NEW YORK: U.S. natural gas futures rose about 3% on Tuesday on a drop in daily output to a preliminary four-month low and forecasts confirming hotter weather in late June, which should increase demand for gas to produce power for air conditioning.
The price increase came even though the amount of gas flowing to U.S. liquefied natural gas (LNG) export plants dropped to a five-month low due to maintenance, which helped cut forecasts for overall U.S. gas demand this week and next.
Front-month gas futures for July delivery on the New York Mercantile Exchange rose 7.7 cents, or 3.4%, to $2.343 per million British thermal units (mmBtu) at 8:06 a.m. EDT (1206 GMT).
Mostly mild weather in recent weeks has kept heating and cooling demand low, limiting price changes. The lack of price movement cut historic or actual 30-day close-to-close volatility to just 61.3%, its lowest since April 2022 for the second day in a row.
On a daily basis, historic volatility hit a record high of 177.7% in February 2022 and a record low of 7.3% in June 1991.
So far this year, historic volatility has averaged 88.9%. That compares with an annual record high of 92.8% in 2022 and a five-year (2018-2022) average of 57.9%.
Data provider Refinitiv said average gas output in the U.S. lower 48 states slid to 102.1 billion cubic feet per day (bcfd) so far in June, down from a monthly record of 102.5 bcfd in May.
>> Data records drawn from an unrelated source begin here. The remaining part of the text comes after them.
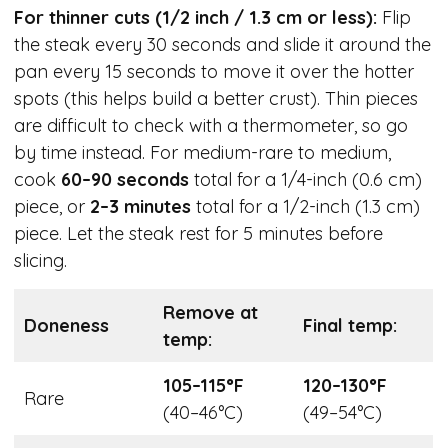
For thinner cuts (1/2 inch / 1.3 cm or less):
Flip
the steak every 30 seconds and slide it around the
pan every 15 seconds to move it over the hotter
spots (this helps build a better crust). Thin pieces
are difficult to check with a thermometer, so go
by time instead. For medium-rare to medium,
cook
60–90 seconds
total for a 1/4-inch (0.6 cm)
piece, or
2–3 minutes
total for a 1/2-inch (1.3 cm)
piece. Let the steak rest for 5 minutes before
slicing.
Remove at
Doneness
Final temp:
temp:
105–115°F
120–130°F
Rare
(40–46°C)
(49–54°C)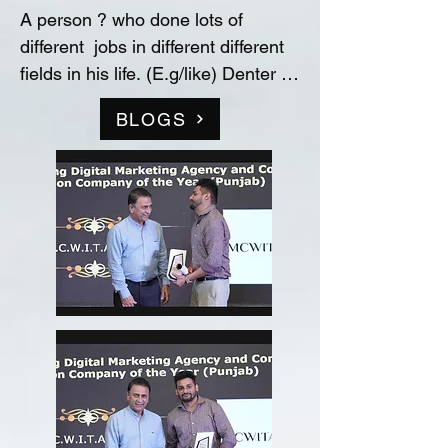
A person ? who done lots of 
different  jobs in different different 
fields in his life. (E.g/like) Denter 
and Painter for Automobile 
BLOGS
Industry, Data entry operator in 
(Raw material store) Medicine 
company(‘Curetech Skincare’), 
Admin Supervisor in tech support 
company(‘InovazZion’),Medical 
Representative & Area Sales 
Manager in medicine company 
('LIFECARE BIOPHARMA') ...!! 
and TRAINDED in indian 
FOOD/RECIPIES from ''Ashok 
Hotel/5star” (New Delhi) & worked 
with "Bikaner" as a cook(chef) in 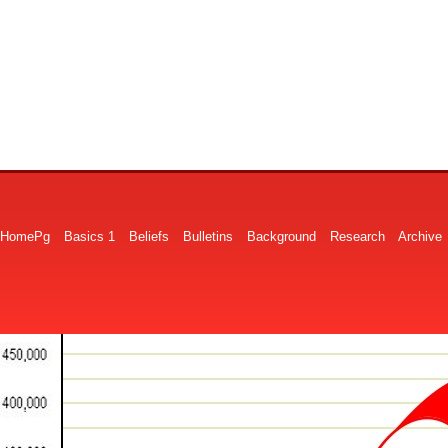
HomePg
Basics 1
Beliefs
Bulletins
Background
Research
Archive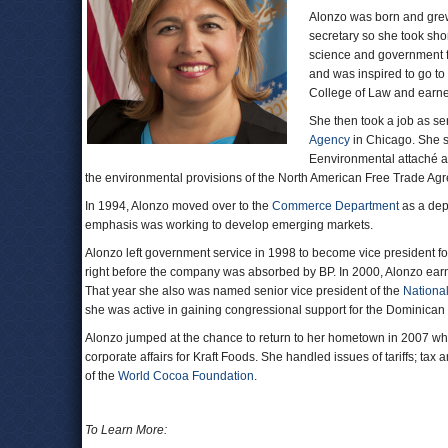
Alonzo was born and grew
secretary so she took sho
science and government fr
and was inspired to go to 
College of Law and earne
She then took a job as se
Agency
in Chicago. She st
Eenvironmental attaché a
the environmental provisions of the North American Free Trade A
In 1994, Alonzo moved over to the
Commerce Department
as a depu
emphasis was working to develop emerging markets.
Alonzo left government service in 1998 to become vice president f
right before the company was absorbed by BP. In 2000, Alonzo earn
That year she also was named senior vice president of the
Nationa
she was active in gaining congressional support for the Dominica
Alonzo jumped at the chance to return to her hometown in 2007 when
corporate affairs for Kraft Foods. She handled issues of tariffs; tax
of the
World Cocoa Foundation
.
To Learn More: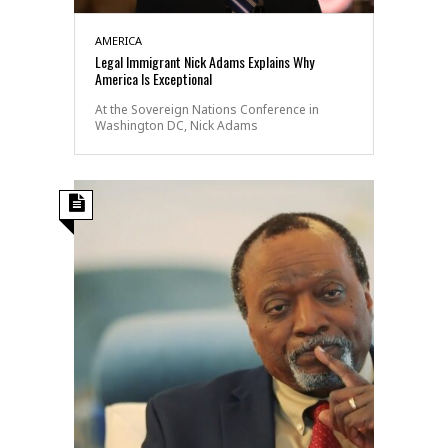
AMERICA
Legal Immigrant Nick Adams Explains Why
America Is Exceptional
At the Sovereign Nations Conference in
Washington DC, Nick Adams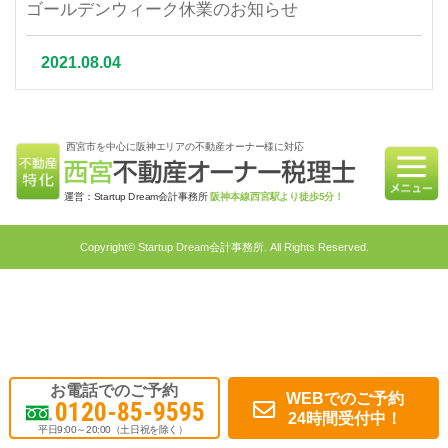
ゴールデンウィーク休業のお知らせ
2021.08.04
夏季休業について
西宮市を中心に阪神エリアの不動産オーナー様に対応
2021.07.06
相続不動産の売却はかかる税金と節税対策をご紹介
運営：Startup Dream会計事務所
阪神本線西宮駅より徒歩5分！
2021.06.21
Copyright© Startup Dream会計事務所. All Rights Reserved.
不動産相続を円滑に行うための対策4選｜不動産特
化税理士が教える相続対策
2021.05.31
不動産投資で融資を受けるメリット・融資申請ポイ
お電話でのご予約
WEBでのご予約
0120-85-9595
ント
24時間受付中！
平日9:00～20:00（土日祝を除く）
But, on a daily basis, output was on track to plunge 2.6 bcfd to a preliminary low of 98.8 bcfd on Tuesday, its lowest since February. That would be the biggest daily decline in output since December 2022. Analysts, however, noted preliminary data is often revised later in the day.
Meteorologists said the weather in the lower 48 states would remain mostly near normal through June 20 before turning hotter than normal from June 21-28.
With warmer weather coming, Refinitiv forecast U.S. gas demand, including exports, would rise from 92.7 bcfd this week to 96.7 bcfd next week. Those forecasts, however, were lower than Refinitiv’s outlook on Monday.
Gas flows to the seven big U.S. LNG export plants fell to an average of 11.8 bcfd so far in June, down from 13.0 bcfd in May. That is well below the monthly record of 14 bcfd in April due to maintenance at several facilities, including Cheniere Energy Inc’s Sabine Pass in Louisiana.
On a daily basis, the amount of gas flowing to LNG plants was on track to drop from 11.5 bcfd on Monday to a preliminary 11.3 bcfd on Tuesday, the lowest since December 2022.
The record flows in April were higher than the 13.8 bcfd of gas the seven big plants can turn into LNG since the facilities also use some of the fuel to power equipment used to produce LNG.